> _ELENCO ATTIVITÀ_
1/ Copia dal testo di riferimento tutto il passo che va da "Infatti adesso, come" fino a "presentato entro Natale.".
2/ Secondo il testo di riferimento, entro quando sarà presentato il nuovo "lodo Alfano"?

> _TESTO DI RIFERIMENTO_
══════

Infatti adesso, come per incanto, è ripartito il "dialogo" tra il governo, il PD e l'UDC sulla controriforma della Costituzione e quella della giustizia, ivi incluse le ben tre leggi ad personam messe in campo per salvare il neoduce dai processi, vale a dire il cosiddetto "processo breve" e il "legittimo impedimento" già in discussione in parlamento, e il nuovo "lodo Alfano" da approvare con legge costituzionale che sarà presentato entro Natale.
Per conseguire questo risultato, sfruttando fino in fondo lo shock mediatico-politico provocato dall'aggressione, Berlusconi ha alternato sapientemente il bastone e la carota, facendo prima sparare dai suoi gerarchi e dai suoi pennivendoli della carta stampata e di "Raiset" palle infuocate contro i "seminatori d'odio" e poi, dopo aver intimidito e ammorbidito ben bene l'"opposizione" parlamentare ha riposto momentaneamente la maschera di caimano e ha indossato quella del mite agnellino disposto a dialogare e a trattare sulle "riforme che servono al Paese".

══════

> _ESTRATTO DATI_

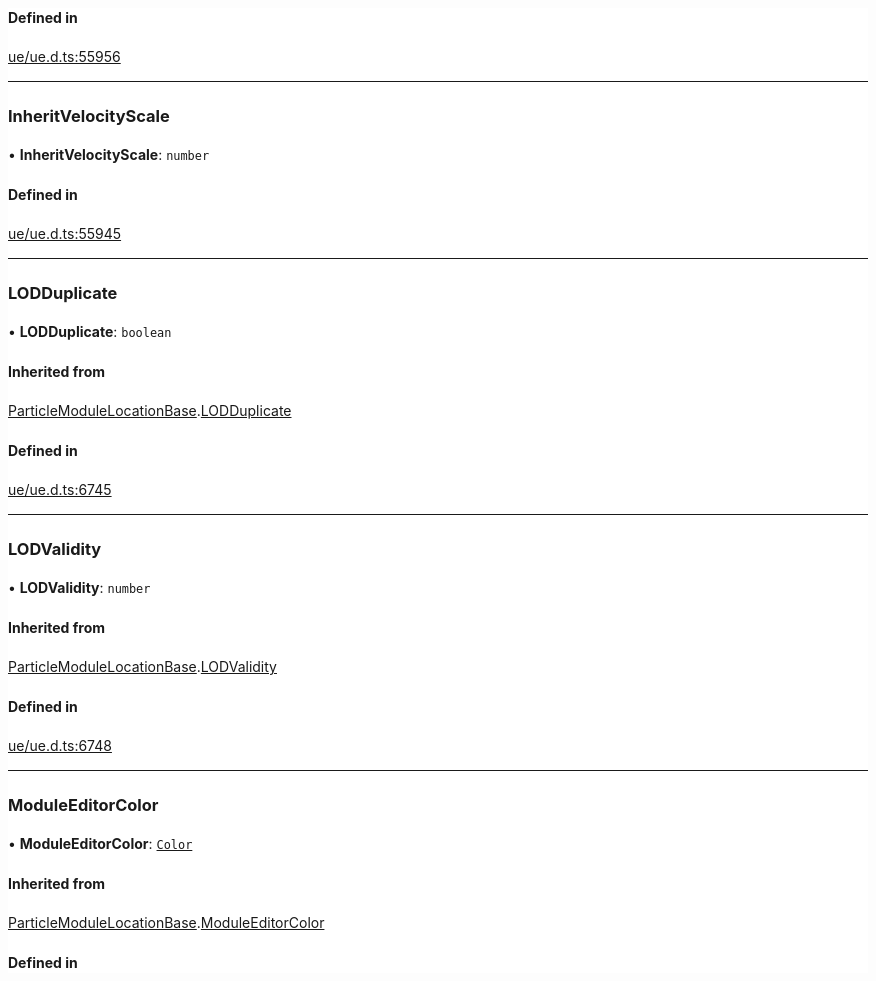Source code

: #### Defined in

[ue/ue.d.ts:55956](https://github.com/YugMetaverse/yug_typings/blob/b7d9b19/ue/ue.d.ts#L55956)

___

### InheritVelocityScale

• **InheritVelocityScale**: `number`

#### Defined in

[ue/ue.d.ts:55945](https://github.com/YugMetaverse/yug_typings/blob/b7d9b19/ue/ue.d.ts#L55945)

___

### LODDuplicate

• **LODDuplicate**: `boolean`

#### Inherited from

[ParticleModuleLocationBase](ue_ue.ParticleModuleLocationBase.md).[LODDuplicate](ue_ue.ParticleModuleLocationBase.md#lodduplicate)

#### Defined in

[ue/ue.d.ts:6745](https://github.com/YugMetaverse/yug_typings/blob/b7d9b19/ue/ue.d.ts#L6745)

___

### LODValidity

• **LODValidity**: `number`

#### Inherited from

[ParticleModuleLocationBase](ue_ue.ParticleModuleLocationBase.md).[LODValidity](ue_ue.ParticleModuleLocationBase.md#lodvalidity)

#### Defined in

[ue/ue.d.ts:6748](https://github.com/YugMetaverse/yug_typings/blob/b7d9b19/ue/ue.d.ts#L6748)

___

### ModuleEditorColor

• **ModuleEditorColor**: [`Color`](ue_ue_s.Color.md)

#### Inherited from

[ParticleModuleLocationBase](ue_ue.ParticleModuleLocationBase.md).[ModuleEditorColor](ue_ue.ParticleModuleLocationBase.md#moduleeditorcolor)

#### Defined in
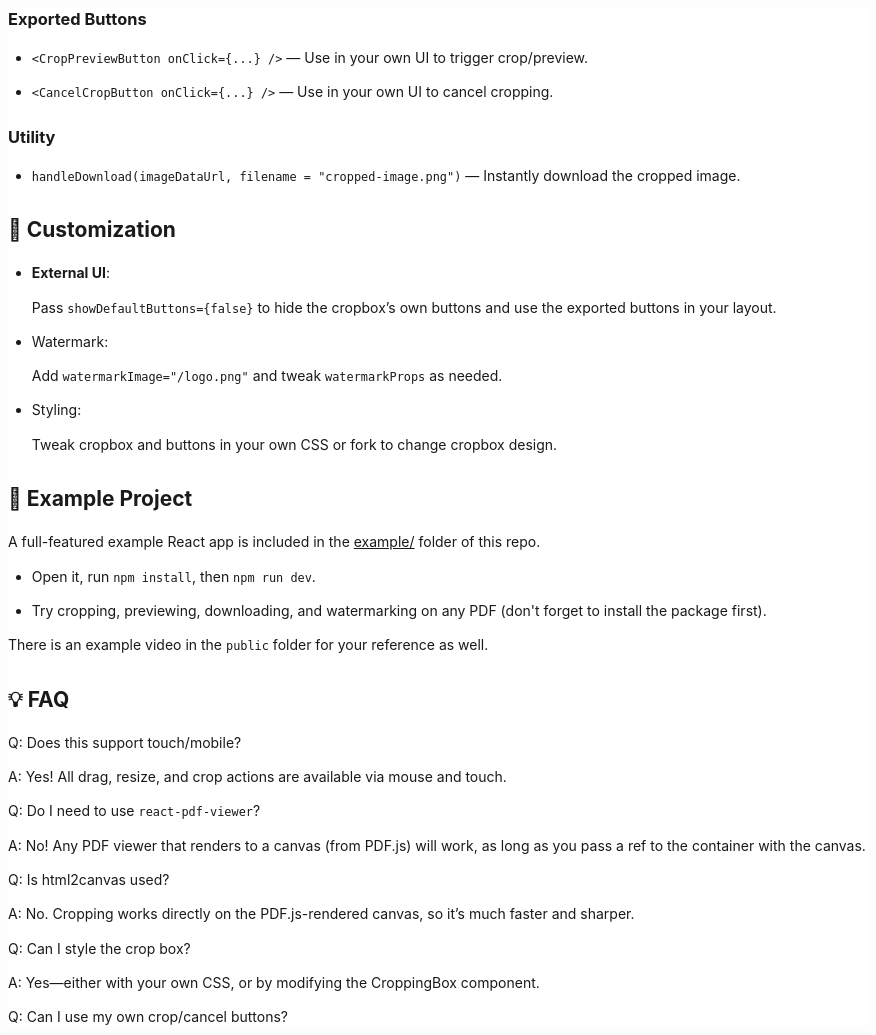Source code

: 
### Exported Buttons

-   `<CropPreviewButton onClick={...} />` — Use in your own UI to trigger crop/preview.

-   `<CancelCropButton onClick={...} />` — Use in your own UI to cancel cropping.

### Utility

-   `handleDownload(imageDataUrl, filename = "cropped-image.png")` — Instantly download the cropped image.

## 🎨 Customization

-   **External UI**:

    Pass `showDefaultButtons={false}` to hide the cropbox’s own buttons and use the exported buttons in your layout.

-   Watermark:

    Add `watermarkImage="/logo.png"` and tweak `watermarkProps` as needed.

-   Styling:

    Tweak cropbox and buttons in your own CSS or fork to change cropbox design.

## 📁 Example Project

A full-featured example React app is included in the [example/](https://github.com/shivam27k/react-pdf-cropper) folder of this repo.

-   Open it, run `npm install`, then `npm run dev`.

-   Try cropping, previewing, downloading, and watermarking on any PDF (don't forget to install the package first).

There is an example video in the `public` folder for your reference as well.

## 💡 FAQ

Q: Does this support touch/mobile?

A: Yes! All drag, resize, and crop actions are available via mouse and touch.

Q: Do I need to use `react-pdf-viewer`?

A: No! Any PDF viewer that renders to a canvas (from PDF.js) will work, as long as you pass a ref to the container with the canvas.

Q: Is html2canvas used?

A: No. Cropping works directly on the PDF.js-rendered canvas, so it’s much faster and sharper.

Q: Can I style the crop box?

A: Yes—either with your own CSS, or by modifying the CroppingBox component.

Q: Can I use my own crop/cancel buttons?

══════

> _RISPOSTE ALLE ATTIVITÀ_
1/
Infatti adesso, come per incanto, è ripartito il "dialogo" tra il governo, il PD e l'UDC sulla controriforma della Costituzione e quella della giustizia, ivi incluse le ben tre leggi ad personam messe in campo per salvare il neoduce dai processi, vale a dire il cosiddetto "processo breve" e il "legittimo impedimento" già in discussione in parlamento, e il nuovo "lodo Alfano" da approvare con legge costituzionale che sarà presentato entro Natale.

2/ Entro Natale.